For KCSB, the blackout couldn’t have come at a more inopportune time. Not only did the electricity outage interrupt the station’s annual membership drive, but the backup generator, which normally keeps KCSB on the air, failed to engage.

“The university is supposed to be maintaining our generator,” Associated Students Associate Director of Media Elizabeth Robinson said, “and [the generator] is not generating.”

The university assumed responsibility for the upkeep of the generator approximately a year and a half ago, Robinson said. Prior to that, KCSB was responsible for the generator’s continued functioning.

“When we were having it maintained ourselves it worked just fine,” she said. “When the university took it over, it stopped working.”

As well as powering the radio station and its transmitter uplink, the generator also delivers power to Storke Tower. Of particular importance during a power outage is the maintenance of red aircraft warning lights located immediately below the tower windows.

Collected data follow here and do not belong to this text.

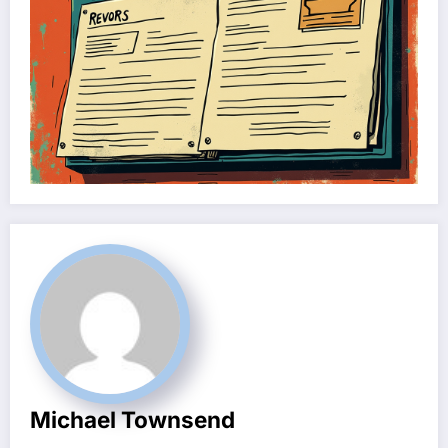
Michael Townsend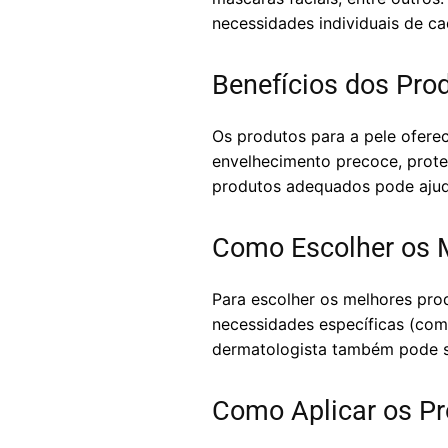
necessidades individuais de c
Benefícios dos Pro
Os produtos para a pele ofere
envelhecimento precoce, prote
produtos adequados pode ajuda
Como Escolher os M
Para escolher os melhores prod
necessidades específicas (com
dermatologista também pode se
Como Aplicar os Pr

According to Robinson, the Federal Aviation Administration requires these lights to remain on at night to prevent aircraft from colliding with the tower.

UCSB Lead Electrician Jim Morrison said he did not have faith in the KCSB generator.

“We maintain it and we’ve been trying to milk it along,” he said. “But [KCSB] and A.S. don’t have the money to replace it. … We’re looking for the funds to replace it.”

The radio station had a vested interest in maintaining the generator, but was dissuaded from doing so by the university, KCSB Engineer Bryan Brown said.

“We were told under no condition to touch the equipment,” Brown said, “and we complied on the condition that the station would remain up during a power outage. … This actually arose when we were testing the equipment, and [Facilities] got mad at us.”

KCSB office manager Ted Coe maintains that the failure of the generator was unforeseen.

“It’s been tested and it was working and for some reason it’s not working [now],” he said.

Personnel at the radio station are worried about long-term financial consequences of the blackout. KCSB receives no money from the university directly; instead, it is funded by a student lock-in fee and by contributions solicited over a 10-day period in the Fall Quarter. The loss of power occurred during this annual “membership drive,” when the station was actively soliciting donations from its listeners.

“There are lots of inopportune times for this to happen,” Robinson said. “But when we’re trying to raise money for our various needs, it’s especially daunting.”

Still, Robinson said she has little resentment towards the university for the power outage and backup generator failure.

“Whatever’s going on here, it doesn’t need to be made into a conflict,” Robinson said.

Staff at KCSB may extend the membership drive an extra day to make up for the interruption, but are optimistic about the results of the drive. KCSB General Manager Maiya Evans even sees the blackout as a possible boon.

“Hopefully people [will] be so freaked that KCSB went off the air that they’ll pledge more,” she said.